The most common components have already been translated and reside in the sym* folders. You can tweak them as you like to produce the output you desire.

  • the sym32a folder is the preferred translation style and contains the largest symbol collection. It produces nice coordinates but uses a scale of 0.666666 to achieve pleasant optics. With this style, nmos, pmos transistors are shifted so that the gate pin lies on the schematic grid.
  • the sym32b folder uses the same nice coordinates and a scale of 0.66666, but scales the nmos, pmos transistors so that their gate become on-grid. For consistency, pnp, npn transistors are scaled in the same way. Therefore the transistors in this style appear a bit large compared to resistors and other bipoles. Use this style if you like to avoid shifted transistors. You may copy many missing symbols from the sym32a style as you see fit. Do not forget to adapt the transistors.

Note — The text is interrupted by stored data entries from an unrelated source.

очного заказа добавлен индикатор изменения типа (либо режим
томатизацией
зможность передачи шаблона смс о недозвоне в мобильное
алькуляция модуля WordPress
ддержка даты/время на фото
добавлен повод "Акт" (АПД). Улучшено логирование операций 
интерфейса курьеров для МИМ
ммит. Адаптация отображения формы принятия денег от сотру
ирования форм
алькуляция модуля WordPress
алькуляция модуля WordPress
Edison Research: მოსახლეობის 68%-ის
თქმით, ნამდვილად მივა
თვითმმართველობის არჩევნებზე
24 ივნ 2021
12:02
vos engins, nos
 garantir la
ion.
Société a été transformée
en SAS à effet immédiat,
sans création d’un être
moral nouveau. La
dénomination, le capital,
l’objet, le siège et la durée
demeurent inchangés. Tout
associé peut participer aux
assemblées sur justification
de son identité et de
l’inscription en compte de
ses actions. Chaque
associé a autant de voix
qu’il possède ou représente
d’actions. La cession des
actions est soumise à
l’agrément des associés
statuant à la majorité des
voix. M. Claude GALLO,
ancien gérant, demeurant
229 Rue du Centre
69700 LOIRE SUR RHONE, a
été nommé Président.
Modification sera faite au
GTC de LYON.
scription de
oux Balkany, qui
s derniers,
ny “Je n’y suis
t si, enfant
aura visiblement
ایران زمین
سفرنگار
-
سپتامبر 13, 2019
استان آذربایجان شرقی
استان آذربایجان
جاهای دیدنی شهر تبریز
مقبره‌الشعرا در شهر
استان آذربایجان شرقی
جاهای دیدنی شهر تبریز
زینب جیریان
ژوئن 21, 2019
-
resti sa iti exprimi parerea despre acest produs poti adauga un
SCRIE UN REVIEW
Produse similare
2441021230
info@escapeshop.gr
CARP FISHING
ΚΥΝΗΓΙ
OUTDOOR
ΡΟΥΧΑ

  • the sym48 folder uses all components as close to their default sizes as possible. Unfortunately, this means that many coordinates become 1/3 or 1/6 so that they are rather ugly. Transistors are shifted to make their gates on-grid. This style is visually very close to sym32a, but produces ugly coordinates. On the other hand, it doesn't need a scale value other than 1. It is considered legacy and is not maintained any more.